Hoje, eles são dois dos executivos mais poderosos na corrida do setor de tecnologia para criar inteligência artificial (IA). Hassabis, 47, é o executivo-chefe do Google DeepMind, o laboratório central de pesquisa de inteligência artificial da gigante da tecnologia. Suleyman, 39, foi recentemente nomeado executivo-chefe da Microsoft AI, encarregado de supervisionar a investida da empresa em produtos de consumo de IA.

A trajetória deles de Londres até os posto executivos das gigantes é uma das histórias mais incomuns - e pessoais - em um setor repleto de personalidades coloridas e rivalidades acirradas. Em 2010, eles foram dois dos três fundadores do DeepMind, um laboratório de pesquisa de IA que deveria impedir exatamente aquilo em que estão agora profundamente envolvidos: uma corrida cada vez maior de empresas com fins lucrativos para criar e implantar IA.

Demis Hassabis (esq), executivo-chefe da Google DeepMind, e Mustafa Suleyman, executivo-chefe da Microsoft AI, eram amigos de longa data em Londres Foto: Esquerda, Enric Fontcuberta/EPA, via Shutterstock; direita, Clara Mokri para o The New York Times

Seus caminhos divergiram após um confronto na DeepMind, que o Google adquiriu por US$ 650 milhões em 2014. Quando a corrida da IA começou no final de 2022 com a chegada do chatbot online ChatGPT, o Google colocou Hassabis no comando de sua pesquisa de IA. Suleyman seguiu um caminho mais difícil - fundou outra startup, a Inflection AI, que teve dificuldades para ganhar força antes de a Microsoft contratá-lo inesperadamente e à maioria de seus funcionários.

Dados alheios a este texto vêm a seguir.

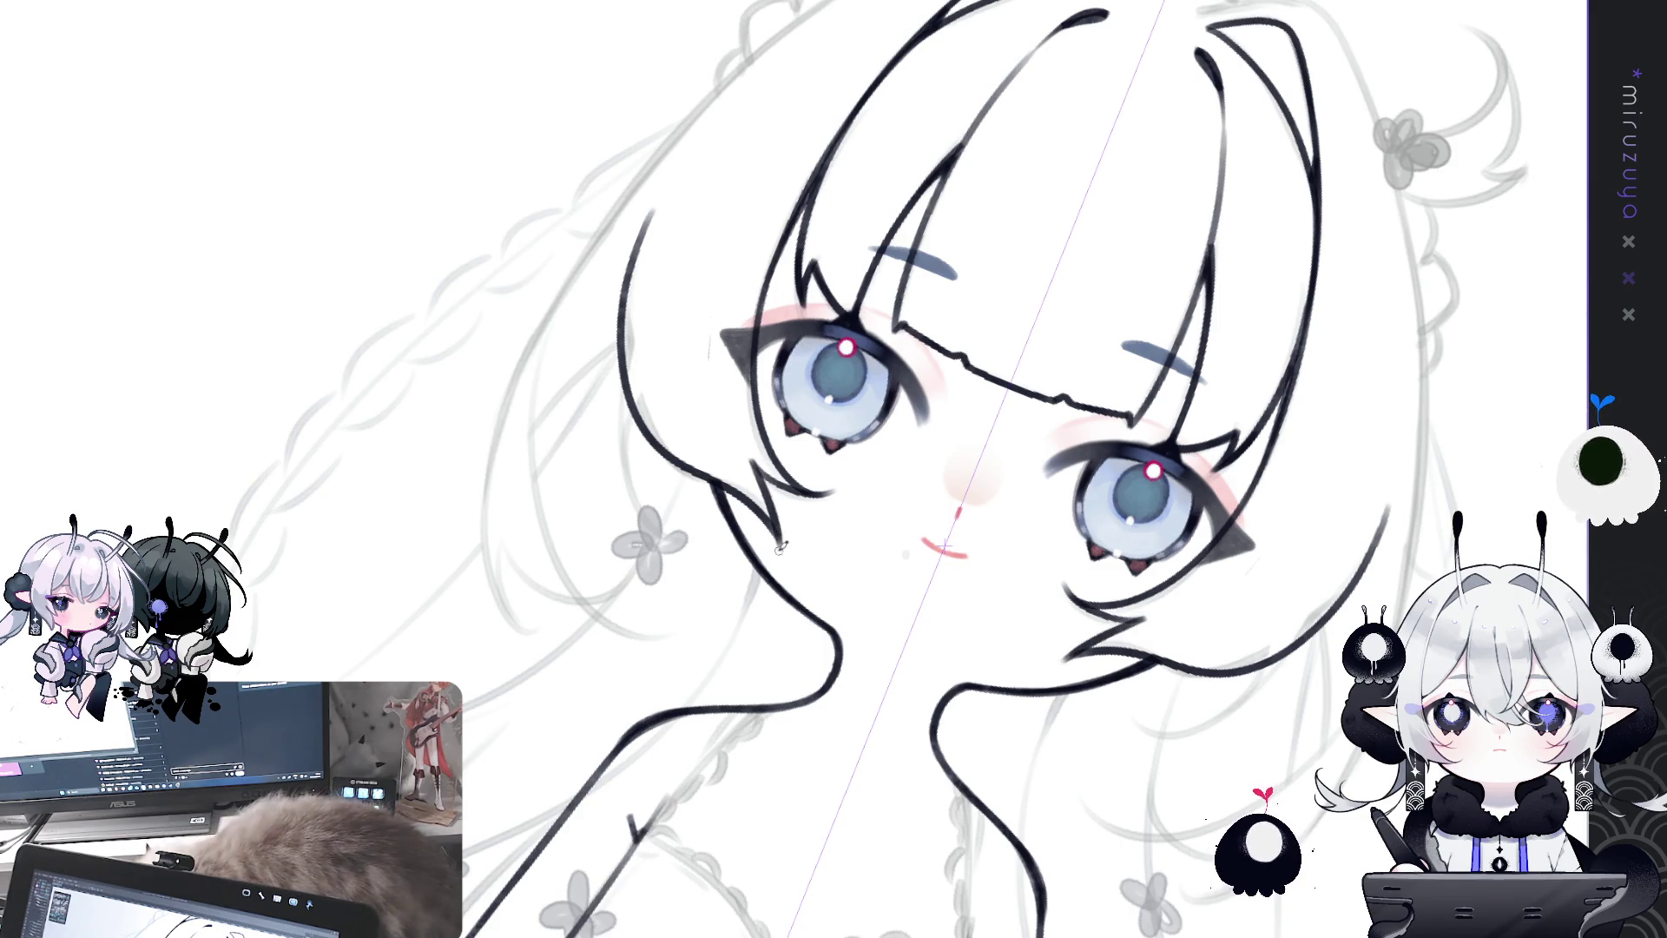
{"action": "key", "text": "ctrl+z"}
{"action": "left_click_drag", "start_coordinate": [751, 455], "coordinate": [781, 542]}
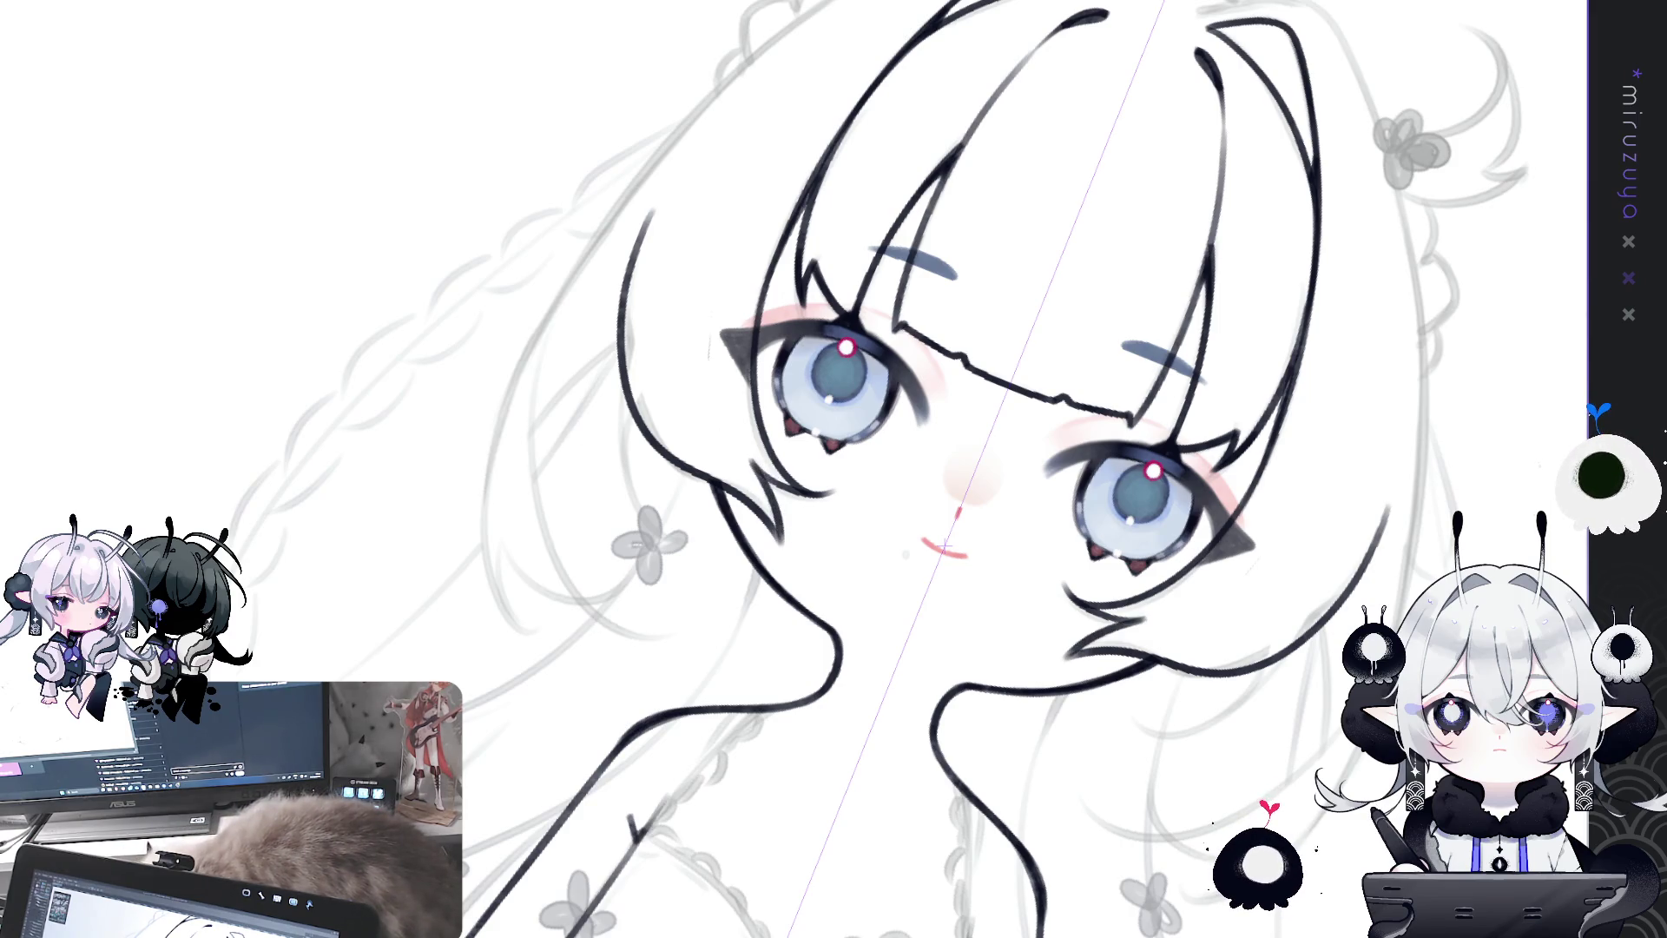
{"action": "key", "text": "ctrl+z"}
{"action": "mouse_move", "coordinate": [751, 456]}
{"action": "left_mouse_down"}
{"action": "mouse_move", "coordinate": [786, 542]}
{"action": "mouse_move", "coordinate": [776, 505]}
{"action": "left_mouse_up"}
{"action": "key", "text": "ctrl+z"}
{"action": "key", "text": "ctrl+z"}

“Sempre vimos o mundo de forma diferente, mas acreditamos que essa será a próxima grande transição na tecnologia”, disse Suleyman em uma entrevista sobre seu velho amigo da família. “É sempre uma rivalidade amigável e respeitosa”.

O avanço da Microsoft na área de inteligência artificial com sua parceira, a OpenAI, fabricante do ChatGPT, abalou o Google. As duas empresas agora estão lutando para controlar o que muitos especialistas veem como a próxima plataforma de computação, um campo de batalha tão importante quanto o navegador da web e o smartphone. Hassabis está conduzindo a criação da tecnologia de IA do Google, enquanto Suleyman trabalha para colocar a IA da Microsoft nas mãos das pessoas comuns.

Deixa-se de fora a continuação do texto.